Hz. Ömer (ra), “Mü’min kardeşinden çıkan hayra ihtimalini gördüğün bir sözü, kötüye yorma.” demiştir.
Peygamberimiz (asm) “Zan doğru da olur, yanlış da” buyurmuştur. Sû-i zannımız doğru olduğu takdirde, bu zannın bize bir zararı olmaz. Fakat yanlış olduğu takdirde harama girmiş oluruz.
Tabiinden Said b. Müseyyeb (ra) şöyle demiştir: “Peygamberimizin sahâbelerinden bazı kardeşlerim bana (bir mektupta) şöyle yazdılar: Kardeşinin yaptığı bir işi aksine bir delil olmadığı müddetçe, en iyi şekilde yorumla (hüsn-ü zan et!) Müslüman bir kimseden çıkmış hayra ihtimali olan bir sözü şer olarak telakkî etme!” (Beyhakî)
İmam-ı Gazâlî (rh) sû-i zannı, “Kalple yapılan gıybet” olarak tanımlar. Bununla kalbe gelen düşünceleri değil de, “Kalbin kesinlikle hükmettiği şey”i kastettiğini söyler.
Sû-i zannın haram olma sebebi hakkında da şöyle der:

“Herkesin kalbinde olanı, ancak gaybı bilen ALLAH bilir.
Gözünle görüp tevil kabul etmeyen kat’î bir malûmâta sahip olmadıkça, kimse için kötü düşünmeye hakkın yoktur!
Gözünle görmeyip, kulağınla duymadığın hususlarda kalbine gelen şüpheler şeytandandır!
Şeytan ise en fâsık kimse olduğu için, onu tasdik değil, yalanlaman gerekir.
Nitekim ALLAH Kur’ân’da şöyle buyurur: “Ey iman edenler! Eğer fâsık bir kimse size bir haber getirirse, onun içyüzünü araştırın; yoksa bilmeyerek bir topluluğa kötülük edersiniz de, sonra yaptığınıza pişman olursunuz. (Hucûrât, 6)

◆ **Yapılacak iş**
Sû-i zan hakkındaki metni kaldığı yerden sürdürün. Metinden sonra gelen listeye gerek yoktur.

◆ **Veri listesi**
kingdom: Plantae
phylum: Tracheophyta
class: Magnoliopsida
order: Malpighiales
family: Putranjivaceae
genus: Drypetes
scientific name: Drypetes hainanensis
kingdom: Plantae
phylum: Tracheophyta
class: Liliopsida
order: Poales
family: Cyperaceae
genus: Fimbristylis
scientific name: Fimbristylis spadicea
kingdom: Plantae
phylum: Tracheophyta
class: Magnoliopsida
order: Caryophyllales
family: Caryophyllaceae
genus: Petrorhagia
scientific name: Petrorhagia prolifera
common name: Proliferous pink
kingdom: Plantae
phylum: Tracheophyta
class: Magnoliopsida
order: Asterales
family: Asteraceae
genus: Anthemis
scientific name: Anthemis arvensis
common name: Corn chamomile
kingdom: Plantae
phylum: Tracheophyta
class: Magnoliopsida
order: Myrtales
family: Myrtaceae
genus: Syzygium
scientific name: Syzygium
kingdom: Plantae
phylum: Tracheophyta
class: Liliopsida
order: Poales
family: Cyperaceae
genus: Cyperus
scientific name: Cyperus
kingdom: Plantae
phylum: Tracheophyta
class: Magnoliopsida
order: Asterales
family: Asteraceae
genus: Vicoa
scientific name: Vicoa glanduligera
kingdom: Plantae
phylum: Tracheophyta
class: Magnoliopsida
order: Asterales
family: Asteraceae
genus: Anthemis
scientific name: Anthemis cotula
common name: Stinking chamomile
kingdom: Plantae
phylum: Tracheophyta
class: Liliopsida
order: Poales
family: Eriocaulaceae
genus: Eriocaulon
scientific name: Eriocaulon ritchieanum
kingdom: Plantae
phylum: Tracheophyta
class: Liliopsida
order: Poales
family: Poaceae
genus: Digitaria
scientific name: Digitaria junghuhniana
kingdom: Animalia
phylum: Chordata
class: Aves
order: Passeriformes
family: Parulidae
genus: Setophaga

◆ **Görev sonucu**
(İhyâ-u Ulumi’d-Dîn.c.3, s.334, Bedir yay.)SÛ-İ ZANDAN SAKINMAK

Hz. Aişe (ra) Peygamberimiz (asm)’
ın şöyle buyurduğunu rivâyet etmiştir: “(Mü’min) kardeşine sû-i zan eden, hakîkatte Rabbine sû-i zan etmiş olur. Çünkü ALLAH, u Teâlâ ‘Zannın çoğundan sakınınız’ buyurmaktadır.” (İbn-i Merduye, İbn-i Neccar)
Ebû Hureyre (ra)’dan Peygamberimiz (asm)’ın şöyle dediği rivâyet edilmiştir:
“Size zandan uzak durmanızı tavsiye ederim! Muhakkak ki, zan sözün en yalanıdır. Birbirinizin gizli kusurlarını araştırmayın, birbirinizle rekabet etmeyin, birbirinize hased etmeyin, birbirinize buğz etmeyin! ALLAH,ın kulları kardeş olun!” (Mâlik, Ahmed, Buhârî, Müslim, Ebû Dâvud, Tirmizi)


“Mü’min kardeşinden çıkan hayra ihtimalini gördüğün bir sözü,
kötüye yorma.”
Hz. Ömer (ra)
Abdullah bin Amr (ra) şöyle demiştir: Ben, Resûlullah (asm)’ın Kâbe’yi tavaf ettiğini ve (tavaf esnasında) şöyle dediğini gördüm: “Sen ne kadar hoşsun, senin kokun ne kadar hoş. Sen (ALLAH katında) ne kadar büyüksün, senin kutsallığın ne kadar büyük! (Ama) Muhammed’in canı (kudret) elinde olan (ALLAH)’a yemin ederim ki, mü’minin malı, kanı ve hakkında ancak hüsn-ü zan beslenmesi yönüyle kutsallığı, ALLAH,katında senin kutsallığından daha büyüktür.” (İbn-i Mâce)


HÜSN-Ü ZAN VE SÛ-İ ZAN SAHİBİ OLANLAR

Bir öğretmen yarısı dolu, yarısı boş bir bardağı öğrencilere göstermiş ve “Burada ne görüyorsunuz?” demiş. Öğrencilerin bir kısmı “Yarısı boş bir bardak” derken, diğerleri “Yarısı dolu bir bardak” demişler.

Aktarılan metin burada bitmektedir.